**Task instructions:** Lines with "expresión": report how many there are in the listing below, giving the number and nothing else.

::::::::::

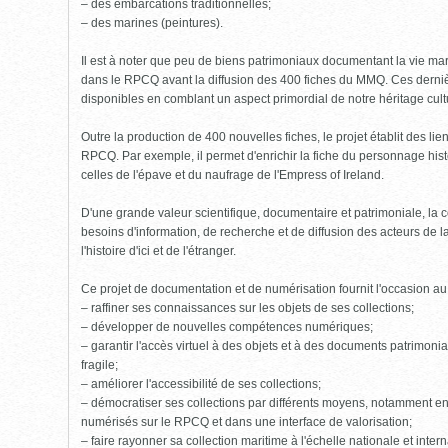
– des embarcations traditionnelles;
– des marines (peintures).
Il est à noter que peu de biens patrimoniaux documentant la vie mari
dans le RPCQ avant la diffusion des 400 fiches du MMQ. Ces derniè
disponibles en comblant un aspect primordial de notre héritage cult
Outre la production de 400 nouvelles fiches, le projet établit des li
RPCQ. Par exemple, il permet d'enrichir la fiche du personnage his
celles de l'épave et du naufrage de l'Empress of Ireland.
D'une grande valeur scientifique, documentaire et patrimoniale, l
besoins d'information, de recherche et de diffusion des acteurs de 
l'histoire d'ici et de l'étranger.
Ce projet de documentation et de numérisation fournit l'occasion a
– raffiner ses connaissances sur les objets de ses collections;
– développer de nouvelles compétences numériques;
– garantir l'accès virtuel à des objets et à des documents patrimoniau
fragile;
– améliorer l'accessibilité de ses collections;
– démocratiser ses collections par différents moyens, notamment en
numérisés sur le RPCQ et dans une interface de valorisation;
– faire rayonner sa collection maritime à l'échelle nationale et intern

::::::::::

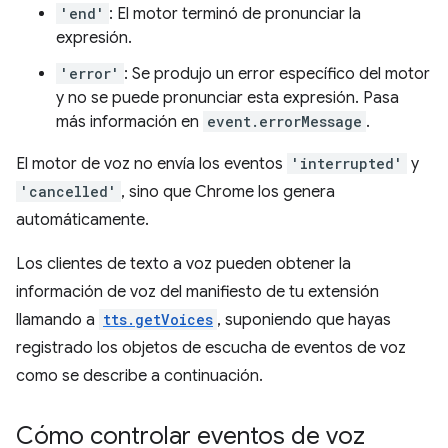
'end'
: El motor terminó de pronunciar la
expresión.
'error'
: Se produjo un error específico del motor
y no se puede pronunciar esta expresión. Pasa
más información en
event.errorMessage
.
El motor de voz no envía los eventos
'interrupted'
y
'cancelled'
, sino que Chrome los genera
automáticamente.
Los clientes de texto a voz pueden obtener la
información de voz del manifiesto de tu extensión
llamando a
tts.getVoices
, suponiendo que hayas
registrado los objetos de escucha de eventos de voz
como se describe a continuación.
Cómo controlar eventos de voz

::::::::::

**Final answer:** 2